[Supplied records]

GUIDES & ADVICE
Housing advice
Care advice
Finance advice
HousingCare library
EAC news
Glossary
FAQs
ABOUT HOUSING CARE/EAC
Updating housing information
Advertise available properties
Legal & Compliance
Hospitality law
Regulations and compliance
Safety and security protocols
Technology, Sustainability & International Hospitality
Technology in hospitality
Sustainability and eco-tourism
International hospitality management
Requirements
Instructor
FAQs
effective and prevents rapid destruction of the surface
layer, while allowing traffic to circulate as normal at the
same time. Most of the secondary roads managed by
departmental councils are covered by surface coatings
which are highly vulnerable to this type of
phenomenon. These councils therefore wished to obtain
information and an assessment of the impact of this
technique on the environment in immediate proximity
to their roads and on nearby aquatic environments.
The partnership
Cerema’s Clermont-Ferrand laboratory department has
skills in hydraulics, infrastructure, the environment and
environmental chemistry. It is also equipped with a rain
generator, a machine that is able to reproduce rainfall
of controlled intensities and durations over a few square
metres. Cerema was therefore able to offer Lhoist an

[/Supplied records]

Task item => Within the entries above, how many lines include the word "Technology"? Respond with the number only.

Task response => 2